Stepping into Gatsby's was like stepping back into the past - not only for its 1920s inspired decor, but also a slim reminder of a time before the rise of a petty gang of bureaucrats and regulators strangling freedom of commerce and prosperity, be they FDR or Gretchen Whitmer.
Here is a review of onion rings from Gatsby's Seafood and Steakhouse in Bay City, Michigan .
Presentation and Appearance: (2.5/5)
The onion rings arrived in a flattened black bowl with brown paper, which I found oddly appropriate for the intentionally cultivated atmosphere of a 1920s steakhouse. I know little of the cuisine from this time, but perhaps their onion rings were also known for inconsistent size and coloration, a haphazard mixture of darkened and shriveled rings laid with wild abandon among their larger, golden cousins.
Despite the issues with size, the batter was fairly consistent, with the patchy elements split between the two species of onion ring. By appearance alone, it's unclear if the flaws of the onion rings are due to the poor execution of a frozen brand, or the unfortunate consequence of the hand-battering process.
Taste: (4/5)
My first bite of an onion ring provided an immediate and shocking amount of rich, malty flavor, so much so that I was immediately convinced that they were not frozen. A closer read of the menu reveals these are "sweet onion rings dipped in malty beer batter," explaining the concentration of the malty flavor in the batter. Likewise, the batter is more sweet than savory, albeit lightly salted, a bold and fairly uncommon choice among onion rings.
While the malty beer flavor goes well with the onion, the onion itself doesn't provide as much flavor, despite being sufficiently wet and juicy. I suspect that these onion rings were made with sweet onions, which usually lead to a less pronounced onion taste, perhaps as part of the general theme of sweet instead of savory.
I have no idea what the accompanying dipping sauce is, with my top guesses being "ketchup," "cocktail sauce that's basically just ketchup," and "mystery sauce." For personal reasons (those reasons being "I hate ketchup"), I did not consume the onion rings with the sauce.
Texture: (2/5)
Through some combination of factors - possibly including the beer batter, the cooked-through sweet onions, and the variate size of the rings - the onions in these onion rings were absurdly wet, almost sopping with every bite. The inconsistency of the batter - first soft, then crunchy - also brings these rings down a peg.

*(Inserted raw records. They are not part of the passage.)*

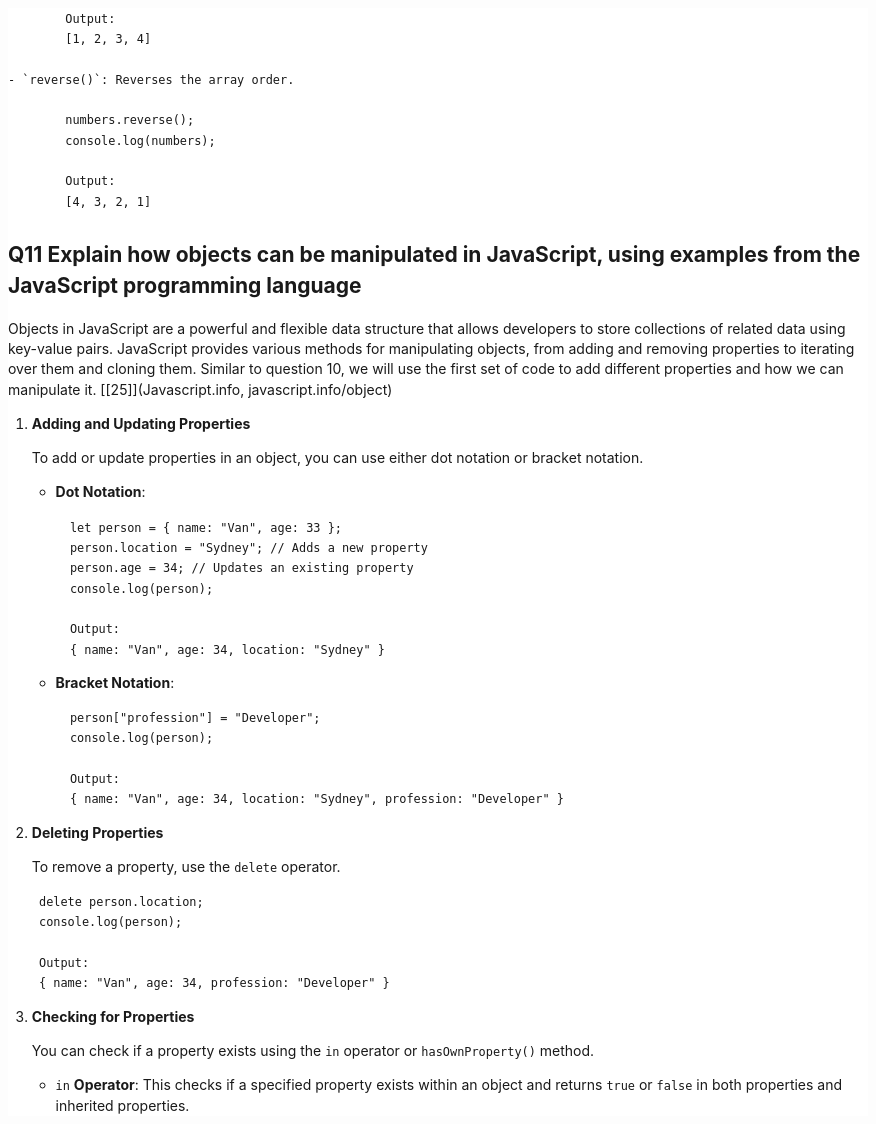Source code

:            Output:
            [1, 2, 3, 4]

    - `reverse()`: Reverses the array order.

            numbers.reverse();
            console.log(numbers); 
            
            Output:
            [4, 3, 2, 1]

## Q11	Explain how objects can be manipulated in JavaScript, using examples from the JavaScript programming language

Objects in JavaScript are a powerful and flexible data structure that allows developers to store collections of related data using key-value pairs. JavaScript provides various methods for manipulating objects, from adding and removing properties to iterating over them and cloning them. Similar to question 10, we will use the first set of code to add different properties and how we can manipulate it. [[25]](Javascript.info, javascript.info/object)

1. **Adding and Updating Properties**

    To add or update properties in an object, you can use either dot notation or bracket notation.

    - **Dot Notation**:

            let person = { name: "Van", age: 33 };
            person.location = "Sydney"; // Adds a new property
            person.age = 34; // Updates an existing property
            console.log(person); 
            
            Output:
            { name: "Van", age: 34, location: "Sydney" }

    - **Bracket Notation**:

            person["profession"] = "Developer";
            console.log(person); 
            
            Output:
            { name: "Van", age: 34, location: "Sydney", profession: "Developer" }

2. **Deleting Properties**

    To remove a property, use the `delete` operator.

        delete person.location;
        console.log(person); 
        
        Output:
        { name: "Van", age: 34, profession: "Developer" }

3. **Checking for Properties**

    You can check if a property exists using the `in` operator or `hasOwnProperty()` method.

    - `in` **Operator**: This checks if a specified property exists within an object and returns `true` or `false` in both properties and inherited properties.

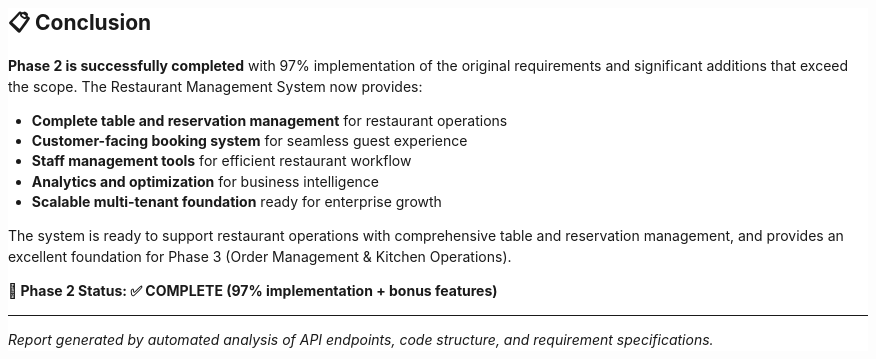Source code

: 
## 📋 Conclusion

**Phase 2 is successfully completed** with 97% implementation of the original requirements and significant additions that exceed the scope. The Restaurant Management System now provides:

- **Complete table and reservation management** for restaurant operations
- **Customer-facing booking system** for seamless guest experience  
- **Staff management tools** for efficient restaurant workflow
- **Analytics and optimization** for business intelligence
- **Scalable multi-tenant foundation** ready for enterprise growth

The system is ready to support restaurant operations with comprehensive table and reservation management, and provides an excellent foundation for Phase 3 (Order Management & Kitchen Operations).

**🎯 Phase 2 Status: ✅ COMPLETE (97% implementation + bonus features)**

---

*Report generated by automated analysis of API endpoints, code structure, and requirement specifications.*
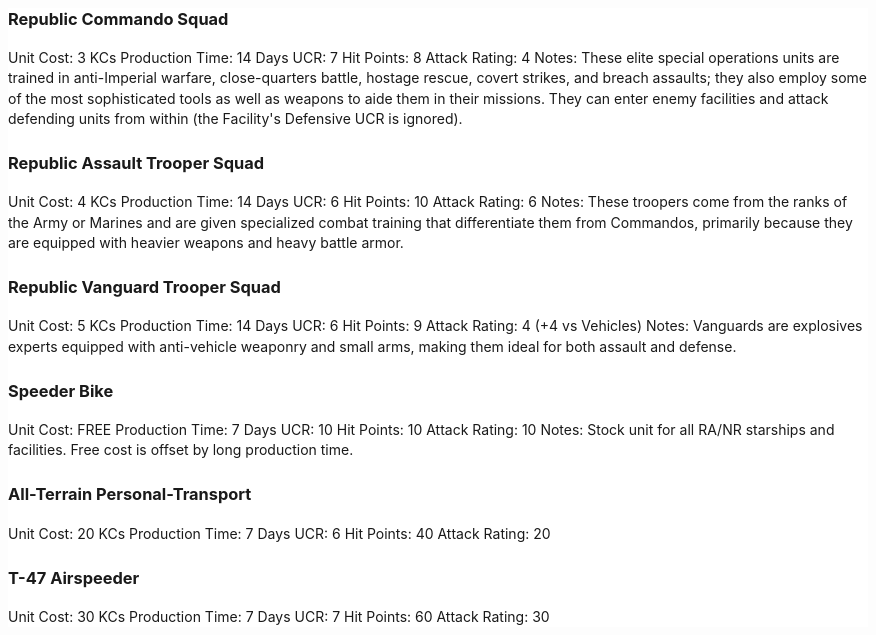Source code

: ### Republic Commando Squad
Unit Cost: 3 KCs
Production Time: 14 Days
UCR: 7
Hit Points: 8
Attack Rating: 4
Notes: These elite special operations units are trained in anti-Imperial warfare, close-quarters battle, hostage rescue, covert strikes, and breach assaults; they also employ some of the most sophisticated tools as well as weapons to aide them in their missions. They can enter enemy facilities and attack defending units from within (the Facility's Defensive UCR is ignored).


### Republic Assault Trooper Squad
Unit Cost: 4 KCs
Production Time: 14 Days
UCR: 6
Hit Points: 10
Attack Rating: 6
Notes: These troopers come from the ranks of the Army or Marines and are given specialized combat training that differentiate them from Commandos, primarily because they are equipped with heavier weapons and heavy battle armor.

### Republic Vanguard Trooper Squad
Unit Cost: 5 KCs
Production Time: 14 Days
UCR: 6
Hit Points: 9
Attack Rating: 4 (+4 vs Vehicles)
Notes: Vanguards are explosives experts equipped with anti-vehicle weaponry and small arms, making them ideal for both assault and defense.

### Speeder Bike
Unit Cost: FREE
Production Time: 7 Days
UCR: 10
Hit Points: 10
Attack Rating: 10
Notes: Stock unit for all RA/NR starships and facilities. Free cost is offset by long production time.

### All-Terrain Personal-Transport
Unit Cost: 20 KCs
Production Time: 7 Days
UCR: 6
Hit Points: 40
Attack Rating: 20

### T-47 Airspeeder
Unit Cost: 30 KCs
Production Time: 7 Days
UCR: 7
Hit Points: 60
Attack Rating: 30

If the sweetness of the rings speaks to any aspiration of a desert, the closest comparison I could think of would be an onion-flavored jelly-filled donut, except the jelly is made out of onions and the whole thing is soaked in beer. Would I eat that? Absolutely. Does that lead to the best textural sensation? No.
Value: (2.5/5)
For $5.95, the amount of onion rings, and the handmade quality, are a reasonably good value. The unique flavor profile of the malt and the sweet onion, while somewhat lacking in onion taste, is a novel concept, which is worth trying. I think if the onion rings were of a more consistent size and cook time, they may have been a bit better, but the sweet onion is too mild to soar much higher.